§ BRANO ESTRATTO
=======
Questo il quadro desolante di quello che gli Scafatesi e i Pompeiani chiamano ancora familiarmente l’ISTITUTO, senza porsi problemi di confini giustapposti.

A questo papocchio originario, si è aggiunto pochi anni fa il pasticcio della Riforma dei BBCC a firma del Ministro Franceschini che – mal consigliato dal Direttore dell’ufficio periferico di Pompei – ha creato il Parco Archeologico dotandolo di un territorio che non copre nemmeno il piccolo territorio pompeiano, rimasto diviso tra due Soprintendenze!!

Però al Parco pompeiano la Riforma ha assegnato anche il “governo” di brandelli di territorio e monumenti, sparsi qua e là, senza un criterio basato sulla cultura identitaria dei territori. Questa situazione l’abbiamo definita più volte folle. Non troviamo altro termine oggi.

Intanto, brandelli di territori e monumenti lattari e stabiesi risultano ricompresi nel parco Archeologico di Pompei, insieme a brandelli di territori e monumenti vesuviani e vallivi della destra idraulica del Sarno. Un fiume che ha funzionato da sempre come frontiera di acqua e di Storia, tra due diverse Culture identitarie, quella Longobarda e quella Bizantina, ben note invece al MANN e al suo Direttore Paolo Giulierini, insignito con il Premio Maiuri – PIAAM di quest’anno a Pompei.
=======
§ ANALISI DEL MATERIALE
A: Nel brano sul Parco Archeologico di Pompei, quale premio ha ricevuto Paolo Giulierini?
B: Continua il brano sul Parco Archeologico di Pompei a partire dalla sua ultima frase.
I dati costituiscono materiale a sé, distinto dal brano.

§ DATI DA ESAMINARE
=======
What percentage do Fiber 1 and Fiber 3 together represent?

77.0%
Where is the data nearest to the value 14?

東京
=======
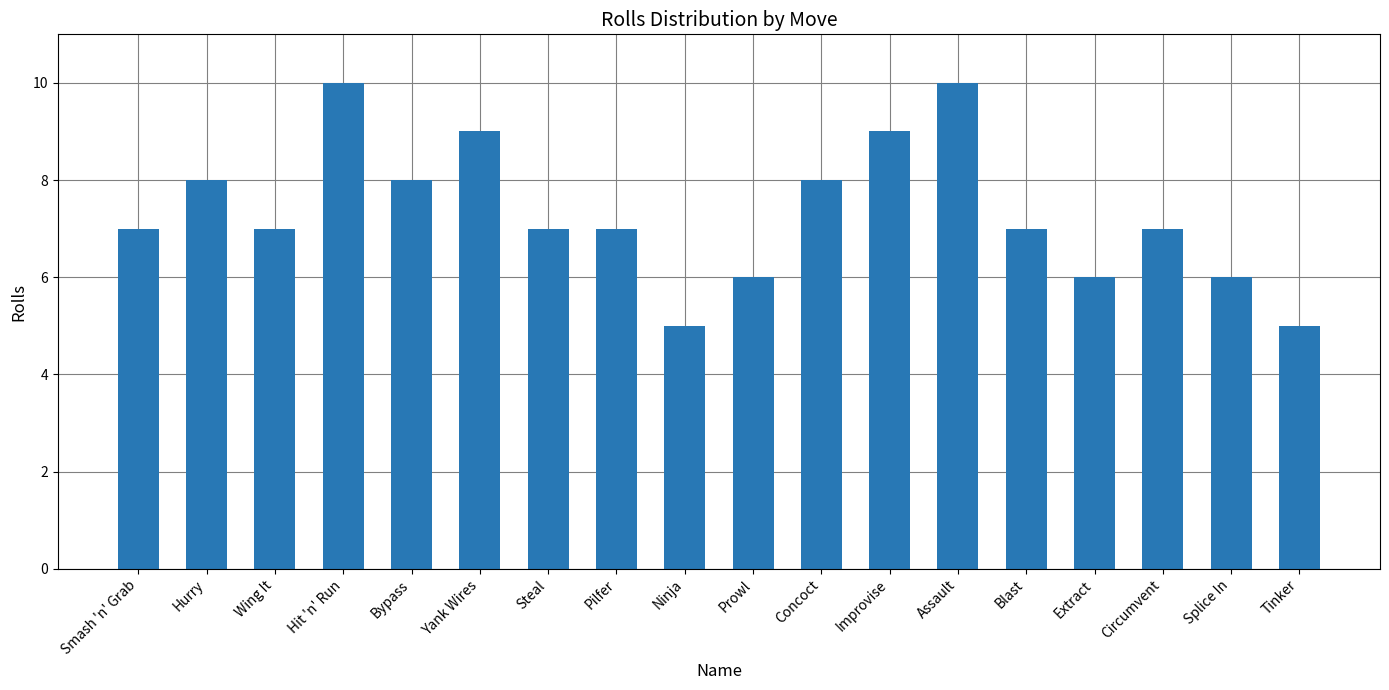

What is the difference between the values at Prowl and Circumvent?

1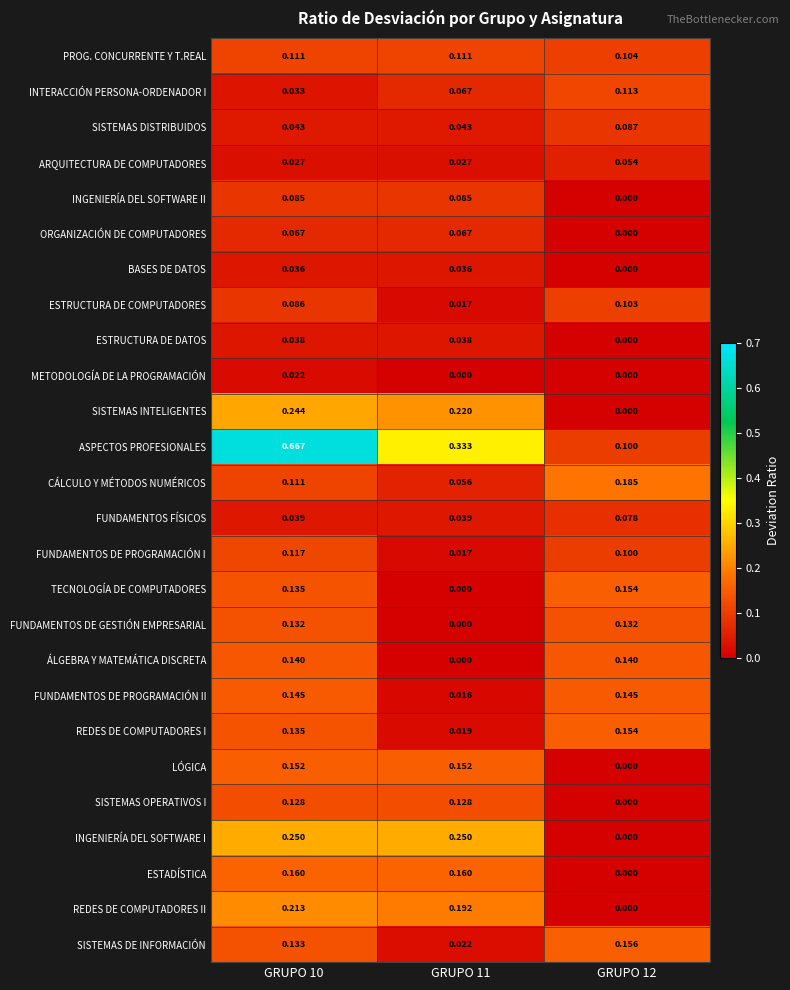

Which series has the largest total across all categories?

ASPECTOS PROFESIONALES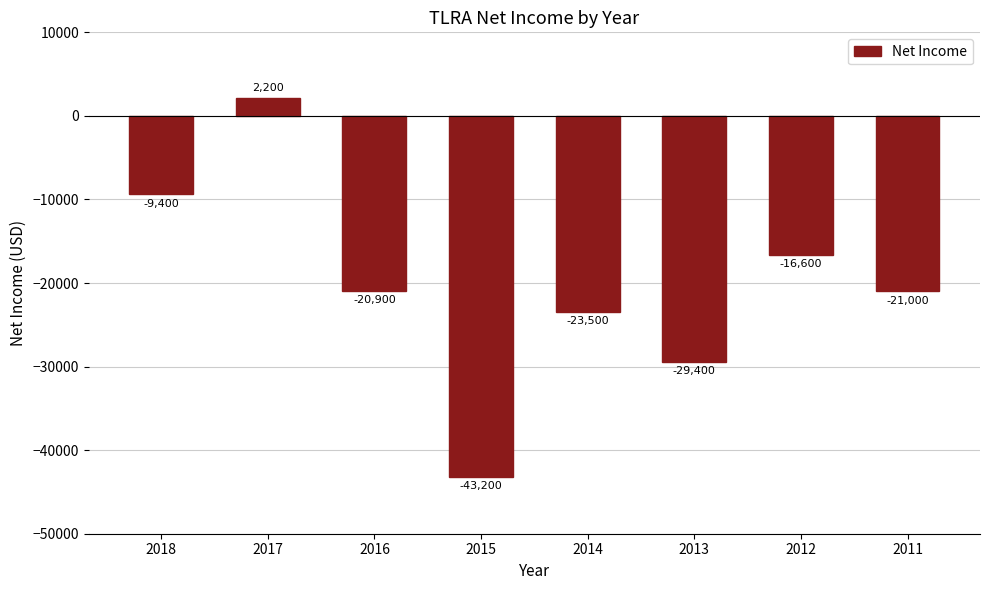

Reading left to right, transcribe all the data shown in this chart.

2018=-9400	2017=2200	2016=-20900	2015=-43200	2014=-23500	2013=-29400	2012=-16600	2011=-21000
=======
§ RISPOSTE AI COMPITI
A: Il Premio Maiuri – PIAAM di quest'anno a Pompei.

B:
Prima di chiudere ci rimane da dire che, nel caso del Polverificio di Scafati, si intrecciano più e diverse competenze amministrative. Eccole: la Soprintendenza Mista di Salerno e il Comune di Scafati per quanto riguarda l’ingresso principale e l’edificio monumentale; Il Parco Archeologico di Pompei e il Comune di Pompei per quanto riguarda il Parco/giardino e l’ingresso postico; forse la Regione, trattandosi di un caso interprovinciale; e si aggiunge il Demanio, vero proprietario del complesso, in questa Italia dai mille poteri burocratici.

A questo punto al Comitato SOS di Scafati non rimane che rivolgersi a San Giuliano o, meglio, a Sangiuliano, il Ministro senza apostrofo e senza responsabilità sul papocchio, o pasticcio che dir si voglia. E al vostro cronista dire: Viva l’Italia! O no?